The UK Government has been concerned about the lack of financial transparency and problems in identifying beneficial ownership of companies incorporated in offshore territories. According to Brewin, steps are being taken by the Caribbean Financial Action Task Force to prevent money laundering and the financing of terrorist activities. The European Union closely monitors these capital markets as well, and among the BOTs it has designated Anguilla, British Virgin Islands and Turks and Caicos Islands as non-cooperative tax jurisdictions.
“The Cayman Island is occasionally misrepresented as a tax haven when it is actually a tax-neutral jurisdiction that operates at a fiscal surplus,” Altneu says, noting that Cayman ended 2022 with a US$60 million operating surplus as a result of revenues reaching US$1.25 billion.
Altneu remains confident of the future, saying: “Our residency and relocation practice is growing year on year as more wealthy clients develop a strong desire to take advantage of Cayman’s unique position of being able to offer tax neutrality and world-class professional services in one of the world’s leading offshore financial centres.”
He notes that more than half of all Hong Kong listed companies are registered in Cayman and the territory remains at the forefront of offshore transactions in eastern Asia. The Financial Times recently reported that the Cayman Islands plans to open its first Asian office to counter emerging competition from Hong Kong and Singapore as offshore finance centres.
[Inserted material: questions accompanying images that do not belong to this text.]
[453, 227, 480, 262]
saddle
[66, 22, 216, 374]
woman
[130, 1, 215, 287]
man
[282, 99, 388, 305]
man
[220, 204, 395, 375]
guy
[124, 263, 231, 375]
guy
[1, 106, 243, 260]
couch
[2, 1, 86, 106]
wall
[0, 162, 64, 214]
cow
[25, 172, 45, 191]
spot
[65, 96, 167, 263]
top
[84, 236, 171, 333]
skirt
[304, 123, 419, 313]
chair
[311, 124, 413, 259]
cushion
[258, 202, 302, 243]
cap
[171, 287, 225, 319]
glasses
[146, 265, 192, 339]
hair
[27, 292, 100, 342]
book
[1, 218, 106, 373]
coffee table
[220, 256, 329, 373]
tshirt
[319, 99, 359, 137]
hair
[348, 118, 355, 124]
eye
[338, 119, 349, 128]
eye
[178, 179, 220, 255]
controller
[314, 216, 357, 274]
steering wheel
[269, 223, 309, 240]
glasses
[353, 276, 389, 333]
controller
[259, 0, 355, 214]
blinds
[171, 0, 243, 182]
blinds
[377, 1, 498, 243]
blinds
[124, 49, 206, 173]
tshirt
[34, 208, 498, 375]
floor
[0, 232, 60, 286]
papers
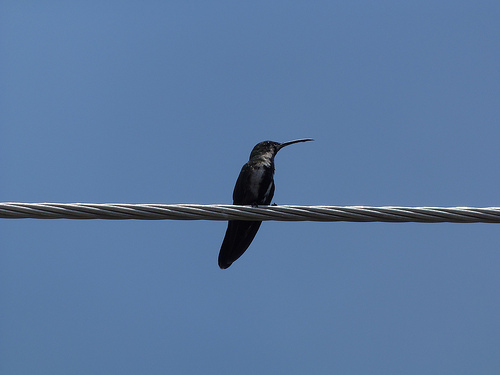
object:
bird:
[214, 133, 320, 273]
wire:
[0, 201, 497, 228]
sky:
[0, 1, 499, 375]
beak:
[278, 137, 313, 146]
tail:
[217, 219, 259, 271]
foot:
[251, 195, 263, 211]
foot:
[263, 198, 272, 209]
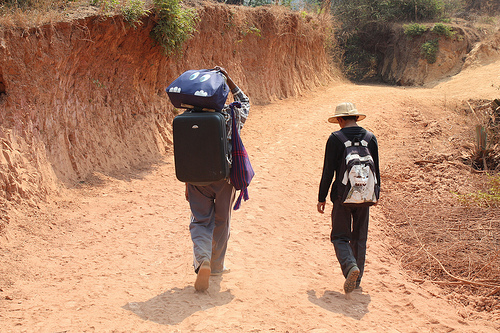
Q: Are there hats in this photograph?
A: Yes, there is a hat.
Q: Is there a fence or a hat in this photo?
A: Yes, there is a hat.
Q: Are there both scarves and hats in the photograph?
A: No, there is a hat but no scarves.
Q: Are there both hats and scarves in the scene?
A: No, there is a hat but no scarves.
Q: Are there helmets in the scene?
A: No, there are no helmets.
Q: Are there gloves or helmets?
A: No, there are no helmets or gloves.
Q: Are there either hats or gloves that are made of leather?
A: No, there is a hat but it is made of straw.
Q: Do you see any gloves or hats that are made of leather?
A: No, there is a hat but it is made of straw.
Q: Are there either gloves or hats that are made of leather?
A: No, there is a hat but it is made of straw.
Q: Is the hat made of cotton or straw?
A: The hat is made of straw.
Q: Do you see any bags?
A: Yes, there is a bag.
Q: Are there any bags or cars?
A: Yes, there is a bag.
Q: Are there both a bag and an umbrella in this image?
A: No, there is a bag but no umbrellas.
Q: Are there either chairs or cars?
A: No, there are no chairs or cars.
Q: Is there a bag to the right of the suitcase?
A: Yes, there is a bag to the right of the suitcase.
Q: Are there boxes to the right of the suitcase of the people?
A: No, there is a bag to the right of the suitcase.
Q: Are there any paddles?
A: No, there are no paddles.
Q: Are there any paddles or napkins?
A: No, there are no paddles or napkins.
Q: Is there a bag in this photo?
A: Yes, there is a bag.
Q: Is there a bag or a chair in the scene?
A: Yes, there is a bag.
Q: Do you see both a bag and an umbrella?
A: No, there is a bag but no umbrellas.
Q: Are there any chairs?
A: No, there are no chairs.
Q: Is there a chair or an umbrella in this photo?
A: No, there are no chairs or umbrellas.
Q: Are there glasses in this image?
A: No, there are no glasses.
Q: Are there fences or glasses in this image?
A: No, there are no glasses or fences.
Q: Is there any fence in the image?
A: No, there are no fences.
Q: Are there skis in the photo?
A: No, there are no skis.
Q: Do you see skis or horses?
A: No, there are no skis or horses.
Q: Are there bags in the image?
A: Yes, there is a bag.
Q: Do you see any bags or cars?
A: Yes, there is a bag.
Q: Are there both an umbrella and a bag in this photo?
A: No, there is a bag but no umbrellas.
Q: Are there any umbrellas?
A: No, there are no umbrellas.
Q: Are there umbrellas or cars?
A: No, there are no umbrellas or cars.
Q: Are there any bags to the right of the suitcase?
A: Yes, there is a bag to the right of the suitcase.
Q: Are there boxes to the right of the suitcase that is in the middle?
A: No, there is a bag to the right of the suitcase.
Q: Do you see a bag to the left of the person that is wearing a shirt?
A: Yes, there is a bag to the left of the person.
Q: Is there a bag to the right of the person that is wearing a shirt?
A: No, the bag is to the left of the person.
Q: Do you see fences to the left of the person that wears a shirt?
A: No, there is a bag to the left of the person.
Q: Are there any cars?
A: No, there are no cars.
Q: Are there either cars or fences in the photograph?
A: No, there are no cars or fences.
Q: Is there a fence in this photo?
A: No, there are no fences.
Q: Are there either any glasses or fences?
A: No, there are no fences or glasses.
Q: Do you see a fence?
A: No, there are no fences.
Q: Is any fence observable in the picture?
A: No, there are no fences.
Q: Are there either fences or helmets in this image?
A: No, there are no fences or helmets.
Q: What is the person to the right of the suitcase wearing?
A: The person is wearing a shirt.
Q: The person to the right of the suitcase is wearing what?
A: The person is wearing a shirt.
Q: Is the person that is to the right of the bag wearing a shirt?
A: Yes, the person is wearing a shirt.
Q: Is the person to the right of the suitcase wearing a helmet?
A: No, the person is wearing a shirt.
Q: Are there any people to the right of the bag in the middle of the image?
A: Yes, there is a person to the right of the bag.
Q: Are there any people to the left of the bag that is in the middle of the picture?
A: No, the person is to the right of the bag.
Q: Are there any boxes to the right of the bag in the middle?
A: No, there is a person to the right of the bag.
As the administrating power for its Overseas Territories, the UK Government supports their political, economic and social development and self government, and has vowed not to stand in the way of any BOT becoming independent if that is the clear wish of the local people. Though no territory is currently looking to leave the UK family, Brewin does suggest challenges lie ahead. There are internal tensions in some territories about the division of powers between the UK and the local government. Brexit has complicated matters, too, especially for places like Gibraltar where there is a huge daily cross-border movement of people. But financial safeguards remain in place since the British Overseas Territories that rely on banking, as Brewin notes, still have to comply with EU transparency rules.